Der Mann, der alles über die Deutschen weiß
Dieter Sarreither ist Präsident des Statistischen Bundesamtes. Er kennt alle Zahlen über seine Landsleute. Bei der Bundestagswahl hat er aber noch einen anderen Job
Wahrscheinlich gibt es niemanden in Deutschland, der die Deutschen besser kennt als er. Dieter Sarreither weiß praktisch alles über sie. Wann sie aufstehen und wie viele Minuten sie zur Arbeit brauchen, wann sie heiraten und sich wieder scheiden lassen, was sie essen und trinken – und hunderttausend andere Dinge. Er ist ein Mann der Zahlen. Und je mehr Zahlen er hat, umso besser.
Als Präsident des Statistischen Bundesamtes in Wiesbaden ist die vollständige Vermessung der Deutschen sein Job, zur Sammlung, Aufbereitung und Analyse der aktuellen Daten gesellt sich die Untersuchung mittel- und langfristiger wirtschaftlicher, gesellschaftlicher und auch kultureller Entwicklungen. In diesen Tagen kommt eine weitere Herausforderung auf den 65-jährigen Volkswirt und Mathematiker aus der Kurpfalz zu, der seit Oktober 2015 an der Spitze des Statistischen Bundesamtes steht. Denn traditionell ist der Wiesbadener Behördenchef auch Bundeswahlleiter und in dieser Eigenschaft für den ordnungsgemäßen Ablauf der Bundestagswahl verantwortlich. Für den in Mainz lebenden Vater zweier Töchter eine Premiere, auch wenn er bereits seit 1982 in Diensten der Bundesoberbehörde mit rund 2200 Mitarbeitern steht.
Vier Wochen vor der Wahl meldet Sarreither Vollzug – aus seiner Sicht steht einem erfolgreichen Urnengang am 24. September nichts mehr im Wege. Die nötigen Zahlen liefert er gleich mit: 61,5 Millionen Bundesbürger sind wahlberechtigt, das sind rund 400 000 weniger als vor vier Jahren, 31,7 Millionen Frauen und 29,8 Millionen Männer. Drei Millionen Jungwähler dürfen zum ersten Mal ihre Stimme abgeben. 42 Parteien treten zur Bundestagswahl an, so viele wie noch nie seit der Wiedervereinigung 1990, davon sind immerhin 16 Parteien zum ersten Mal dabei. Um die 299 Direktmandate in den 299 Wahlkreisen bewerben sich 4828 Frauen und Männer – rund 40 mehr als vor vier Jahren. 111 Kandidaten gehören keiner Partei an. „Das bestätigt nicht die allgemeine These von der Politikverdrossenheit der Wähler“, sagt Sarreither.

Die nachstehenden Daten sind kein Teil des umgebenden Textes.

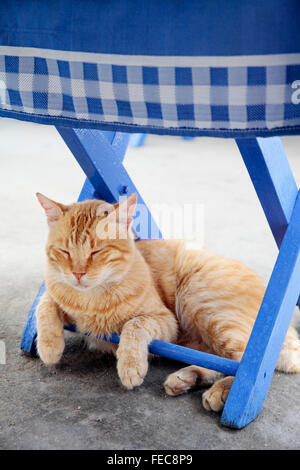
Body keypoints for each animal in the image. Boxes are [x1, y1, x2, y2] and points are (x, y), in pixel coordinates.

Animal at [35, 191, 300, 412]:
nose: (77, 274)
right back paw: (186, 379)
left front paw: (130, 365)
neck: (91, 299)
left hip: (202, 307)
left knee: (242, 364)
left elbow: (133, 325)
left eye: (96, 252)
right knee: (217, 360)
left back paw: (221, 392)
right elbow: (44, 306)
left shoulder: (165, 322)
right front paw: (49, 347)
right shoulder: (54, 294)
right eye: (64, 252)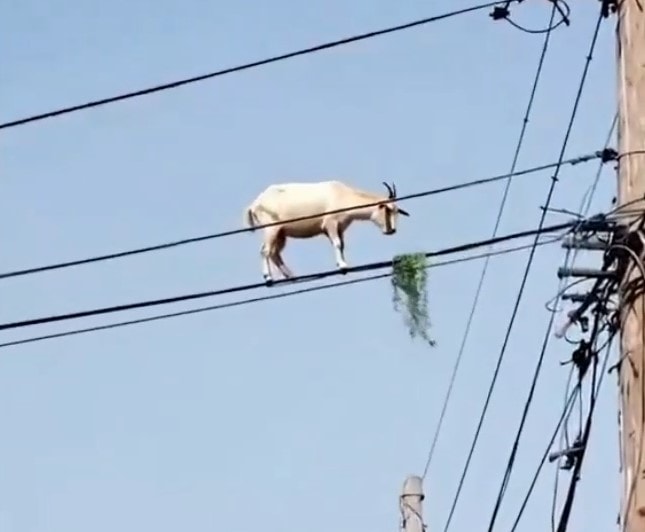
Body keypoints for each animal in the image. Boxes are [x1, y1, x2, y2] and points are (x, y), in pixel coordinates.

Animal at [243, 180, 410, 282]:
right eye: (387, 210)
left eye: (396, 212)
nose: (391, 230)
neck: (344, 195)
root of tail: (254, 204)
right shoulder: (330, 223)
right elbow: (337, 244)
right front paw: (342, 266)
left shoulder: (339, 227)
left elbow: (341, 245)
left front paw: (344, 265)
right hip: (271, 227)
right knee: (265, 251)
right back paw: (268, 277)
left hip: (280, 233)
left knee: (273, 252)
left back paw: (290, 276)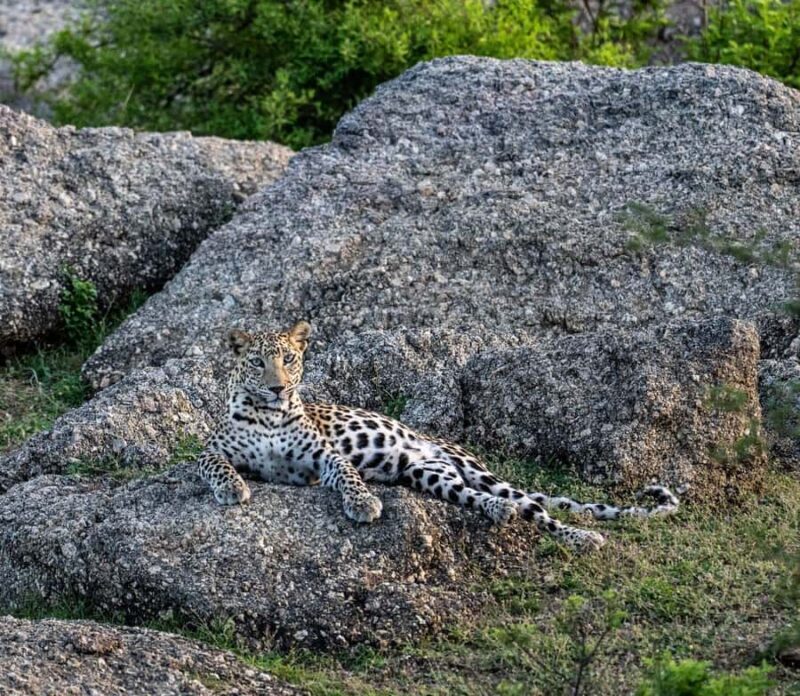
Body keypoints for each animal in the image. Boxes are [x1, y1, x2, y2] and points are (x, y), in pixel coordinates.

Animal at [198, 321, 679, 551]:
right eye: (258, 362)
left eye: (290, 359)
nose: (279, 387)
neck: (270, 416)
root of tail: (430, 446)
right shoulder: (210, 451)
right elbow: (217, 465)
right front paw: (234, 489)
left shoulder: (326, 457)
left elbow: (349, 476)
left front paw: (364, 503)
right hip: (426, 475)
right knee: (475, 498)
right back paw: (498, 511)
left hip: (476, 470)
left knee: (540, 512)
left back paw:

Wie er seinen „Hauptkampftag“, den 24. September, verbringen wird, weiß Sarreither schon jetzt. Vormittags wird er mit der Berliner Wahlleiterin ein Wahllokal besuchen und dem Wahlleiter und den Wahlhelfern stellvertretend für die 650 000 Ehrenamtlichen, die für einen reibungslosen Ablauf der Wahl sorgen, für ihr Engagement danken und danach seine Arbeitsräume im Reichstagsgebäude aufsuchen. Gegen 15.30 Uhr gibt es eine erste Übersicht über die Wahlbeteiligung. Ab 18.00 Uhr laufen in seinem Büro die Ergebnisse aller Wahlbezirke ein. Irgendwann kurz vor Mitternacht kommt dann sein wichtigster Auftritt: Er wird das vorläufige amtliche Ergebnis und die sich daraus ergebende Sitzverteilung verkünden. Dann steht definitiv fest, wer die Wahl gewonnen hat. Sein Job ist damit erledigt – was die Parteien daraus machen, ist nicht mehr seine Angelegenheit.